Unfortunately, the apple doesn’t fall far from the tree, and I suppose it was only a matter of time before William decided to bloviate on in the same manner that Prince Charles enjoys doing. According to The Telegraph in an article titled “Prince William warns that there are too many people in the world”:
Rapidly growing human populations risk having a "terrible impact" on the world, the Duke of Cambridge has warned. The Duke said that as a result, wildlife was being put under "enormous pressure" and called for the issue to be addressed with renewed vigour.
His concerns echo those of his grandfather, the Duke of Edinburgh, who in 2011 advocated “voluntary family limitation" as a means of solving overpopulation, which he described as the biggest challenge in conservation. His grandson, royal patron of the Tusk Trust, told the charity’s gala dinner in London that measures needed to be taken to save certain animal populations.

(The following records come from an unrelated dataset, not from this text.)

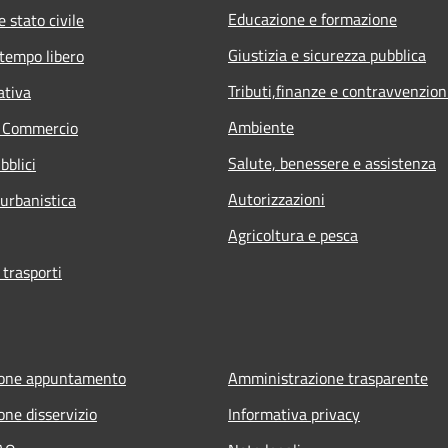
Educazione e formazione
 stato civile
Giustizia e sicurezza pubblica
 tempo libero
Tributi,finanze e contravvenzion
ativa
Ambiente
e Commercio
Salute, benessere e assistenza
bblici
Autorizzazioni
 urbanistica
Agricoltura e pesca
 trasporti
ione appuntamento
Amministrazione trasparente
one disservizio
Informativa privacy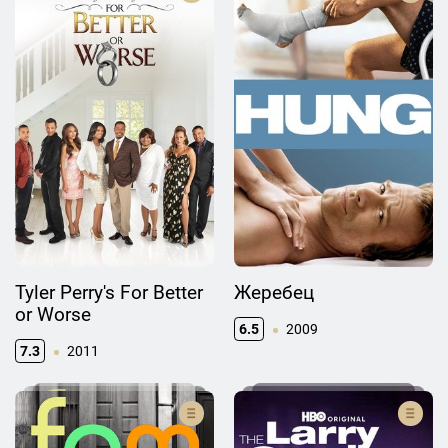
Tyler Perry's For Better
Жеребец
or Worse
6.5
2009
7.3
2011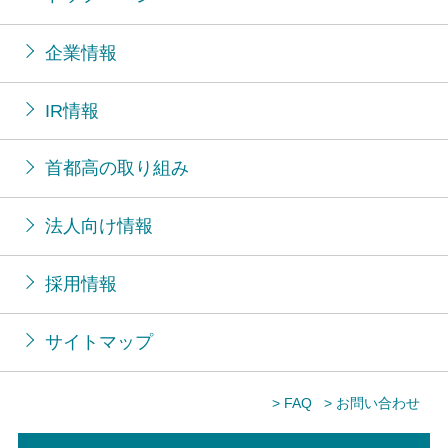
企業情報
IR情報
首都高の取り組み
法人向け情報
採用情報
サイトマップ
> FAQ
> お問い合わせ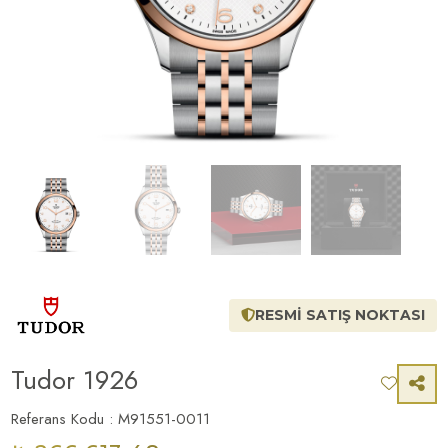
RESMİ SATIŞ NOKTASI
Tudor 1926
Referans Kodu : M91551-0011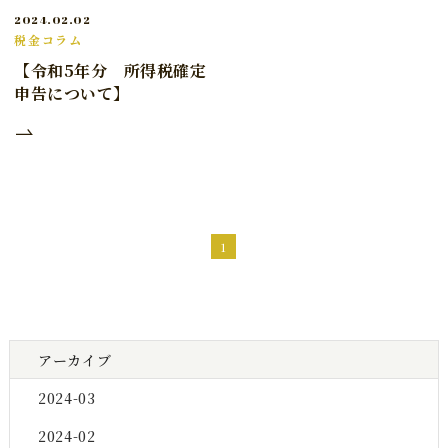
2024.02.02
税金コラム
【令和5年分 所得税確定
申告について】
1
アーカイブ
2024-03
2024-02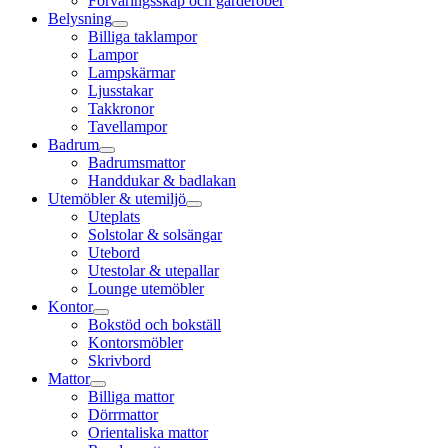
Förvaringsskåp och garderober
Belysning
Billiga taklampor
Lampor
Lampskärmar
Ljusstakar
Takkronor
Tavellampor
Badrum
Badrumsmattor
Handdukar & badlakan
Utemöbler & utemiljö
Uteplats
Solstolar & solsängar
Utebord
Utestolar & utepallar
Lounge utemöbler
Kontor
Bokstöd och bokställ
Kontorsmöbler
Skrivbord
Mattor
Billiga mattor
Dörrmattor
Orientaliska mattor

Whenever I see environmentalists discussing overpopulation—while completely ignoring the fact that the opposite is true, with everyone from demographers to Elon Musk warning that our populations are imploding across the West due to collapsing birthrates—I always think of the brilliant observation of G.K. Chesterton. “The answer to anyone who talks about the surplus population,” he noted, “is to ask him whether he is the surplus population; or if he is not, how he knows he is not.”

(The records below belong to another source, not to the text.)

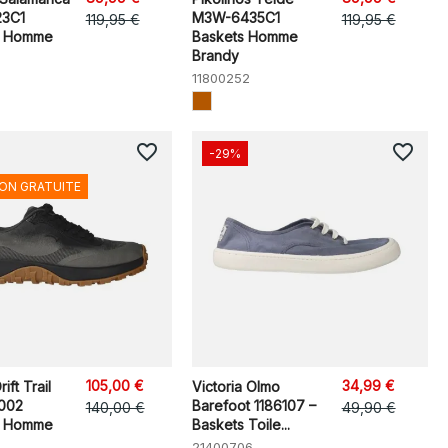
3C1
M3W-6435C1
119,95 €
119,95 €
s Homme
Baskets Homme
Brandy
11800252
favorite_border
favorite_border
-29%
SON GRATUITE
105,00 €
34,99 €
ft Trail
Victoria Olmo
002
Barefoot 1186107 –
140,00 €
49,90 €
s Homme
Baskets Toile...
21400706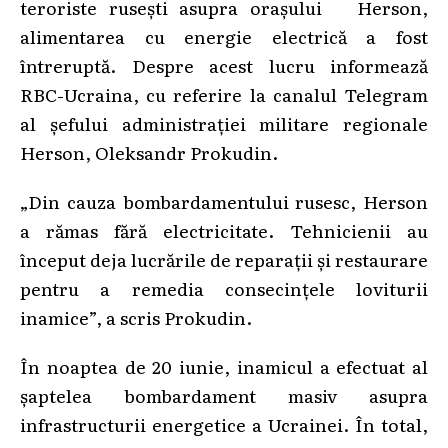
teroriste rusești asupra orașului Herson,
alimentarea cu energie electrică a fost
întreruptă. Despre acest lucru informează
RBC-Ucraina, cu referire la canalul Telegram
al șefului administrației militare regionale
Herson, Oleksandr Prokudin.
„Din cauza bombardamentului rusesc, Herson
a rămas fără electricitate. Tehnicienii au
început deja lucrările de reparații și restaurare
pentru a remedia consecințele loviturii
inamice”, a scris Prokudin.
În noaptea de 20 iunie, inamicul a efectuat al
șaptelea bombardament masiv asupra
infrastructurii energetice a Ucrainei. În total,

The Duke of Cambridge noted in the same speech that government intervention might be necessary: "It's a little embarrassing for everybody, no one quite knows how to handle it. Nobody wants their family life to be interfered with by the government." But clearly, William does not feel as if his family, which is rather famous for living in massive residences with presumably large carbon footprints, is the problem, since he and Princess Kate are expecting their third child in April of next year. In fact, the Royal Couple’s third child has caused some angst amongst their environmentalist allies, who presumably assumed that an heir and a spare-to-the-heir was quite enough:
William is set to become a father-of-three when Kate gives birth in April 2018, but before the news was announced a San Francisco based organisation called on the couple to 'lead by example' and stop at two children for environmental reasons. Having Kids, which promotes smaller families, wrote an open letter to the royal couple in July urging them to 'consider forgoing having a third child (...) in favour of modelling a smaller, sustainable family.'
The organisation spoke out after Kate joked about having more children when presented with a baby gift during the royal tour of Poland. Having Kids executive director Anne Green said: 'William and Kate have a tremendous opportunity to model their choice of having a smaller family. By doing so, they set an example as to what has the most potential for mitigating climate change and its impacts, including severe flooding, deadlier heatwaves, increase in diseases, and wildlife extinctions.'
Extinctions, plagues, and natural disasters—quite the responsibility to hang around the neck of a pre-born baby. The organization “Having Kids” obviously means “Not Having Kids” in much the same way that “Planned Parenthood” means “Becoming Parents to a Dead Baby.” But Having Kids should have realized that Prince William sees having kids of his own differently than other people having kids. Just as climate change doomsayers like to fly around the world to tell people to stop flying around the world or we’ll all die, William is the sort of environmentalist who tells people to have less children than he and his wife are having.
Don’t get me wrong—I’m thrilled for the Royal Couple that their third child is on the way. Children are a beautiful blessing and, as Mother Theresa once noted, saying that there is too many children is rather “like saying there are too many flowers.” But I think it’s important to note that those who spend their time warning the rest of us to change our lifestyles to prevent the coming climate apocalypse generally have no desire to follow their own advice. As such, I think we should take their words precisely as seriously as they take their words. Which is to say, not very.